*** Document text ***

3
\$\begingroup\$

I think the only big improvement that can be made is to check which shard to query based on the userIds of the followed users. One easy way is to check the last number of each userId (0,1,2,3,4,5,6,7,8,9) and then find which shard I need to query if I have 10.

Besides that is there anything wrong?

I am wondering if it makes sense to call the shards in a for loop, or there's a way to call it once and let it get handled by a library.

const express = require('express');
const mysql = require('mysql2/promise');

const app = express();
const port = 3000;

// Replace with your actual database connection details
const shardConfigs = [
  {
    host: 'shard1_host',
    user: 'shard1_user',
    password: 'shard1_password',
    database: 'shard1_database',
  },
  {
    host: 'shard2_host',
    user: 'shard2_user',
    password: 'shard2_password',
    database: 'shard2_database',
  },
  // Add configurations for other shards as needed
];

// Create connections for each shard
const shardConnections = shardConfigs.map(config => mysql.createConnection(config));

app.get('/user/feed/:userId', async (req, res) => {
  try {
    const userId = req.params.userId;

    // Step 1: Identify Sharded Database Shard (Hash-based Strategy)

***

Answer these questions about the forum post:
1. Which part of each userId does the author propose checking to decide which shard to query?
2. What port number does the code assign?
3. What route path does the GET handler in the code use?

*** Dataset records ***

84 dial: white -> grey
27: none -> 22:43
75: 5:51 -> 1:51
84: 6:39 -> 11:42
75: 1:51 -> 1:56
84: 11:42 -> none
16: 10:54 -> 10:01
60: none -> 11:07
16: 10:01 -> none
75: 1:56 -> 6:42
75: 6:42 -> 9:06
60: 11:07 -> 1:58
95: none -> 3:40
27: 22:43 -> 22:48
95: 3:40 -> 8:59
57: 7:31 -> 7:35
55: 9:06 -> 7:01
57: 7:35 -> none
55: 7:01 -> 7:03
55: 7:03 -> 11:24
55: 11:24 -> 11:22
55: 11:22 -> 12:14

***
*** Dataset records ***

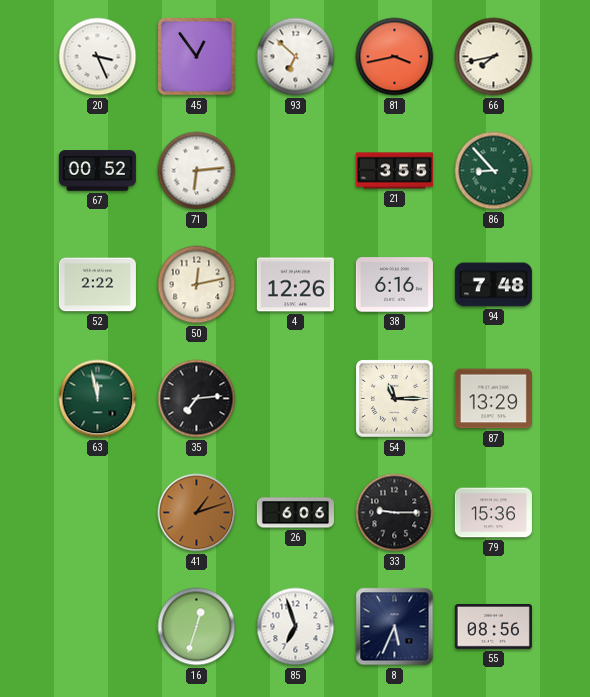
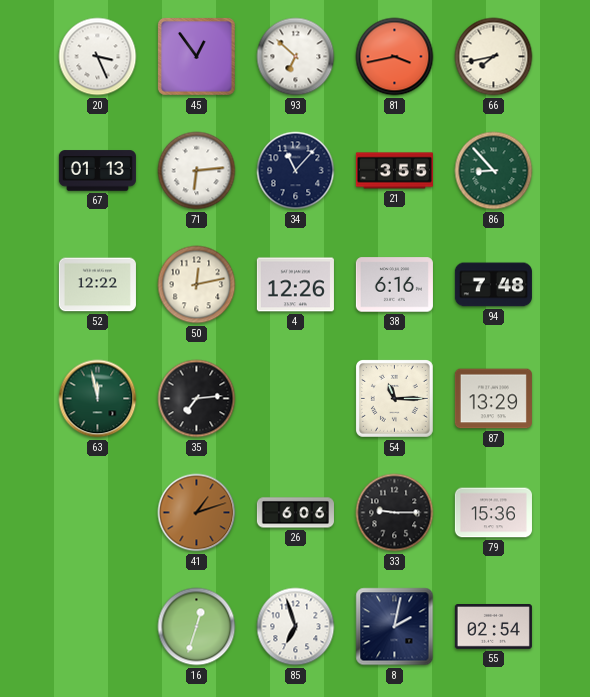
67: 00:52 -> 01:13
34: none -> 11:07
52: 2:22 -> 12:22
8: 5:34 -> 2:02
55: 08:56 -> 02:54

***

[The output]:
1. The last number of each userId.
2. 3000.
3. /user/feed/:userId